Dataset records:

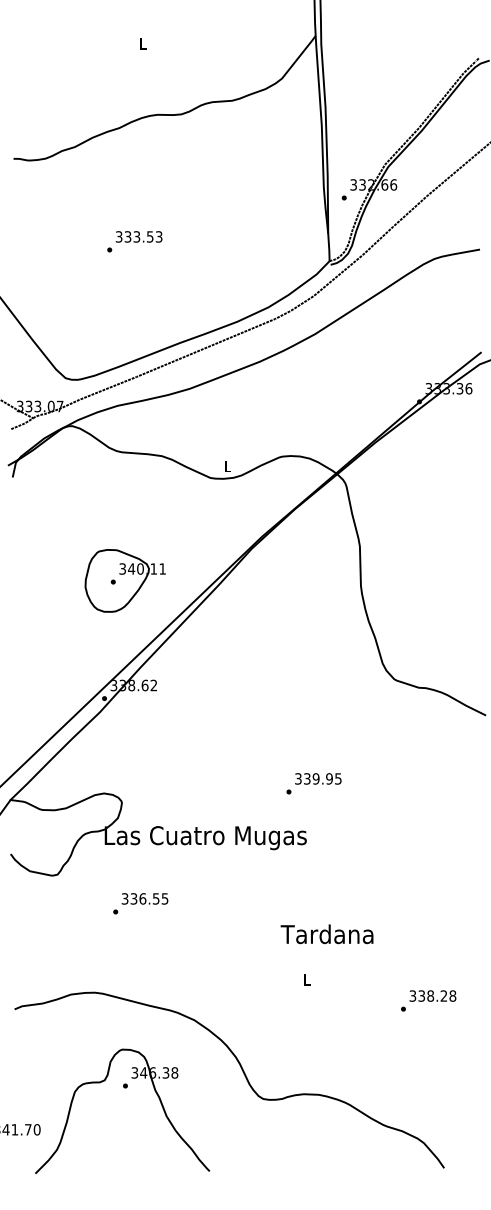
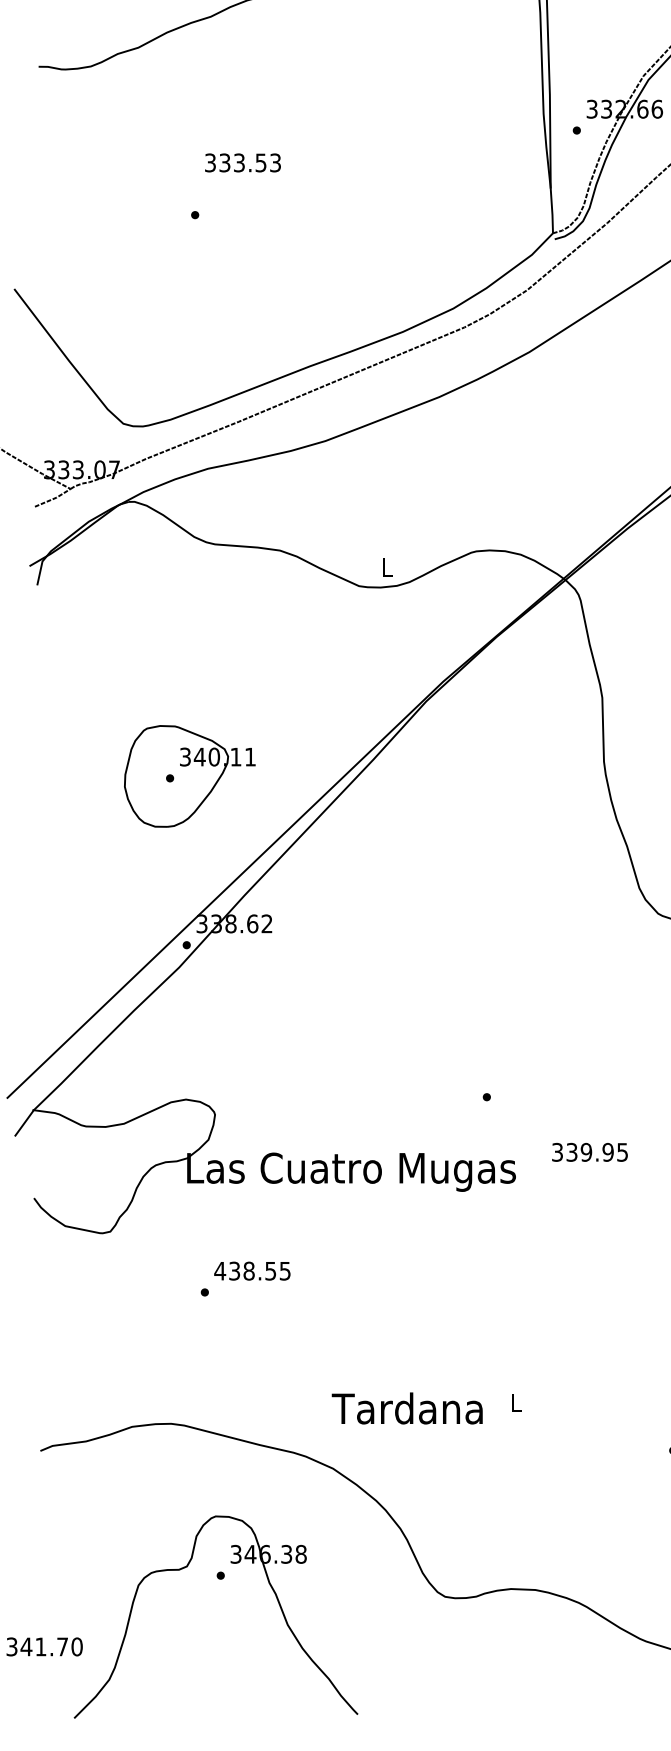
text: (138, 236) -> (241, 162), moved
part: (124, 580) -> (188, 775), moved
text: (318, 778) -> (590, 1151), moved
text: (133, 898) -> (233, 1270), 336.55 -> 438.55
text: (326, 934) -> (406, 1408), moved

Your instructions: Every line of the listing above that includes "moved" should be copied out.

Task solution:
text: (138, 236) -> (241, 162), moved
part: (124, 580) -> (188, 775), moved
text: (318, 778) -> (590, 1151), moved
text: (326, 934) -> (406, 1408), moved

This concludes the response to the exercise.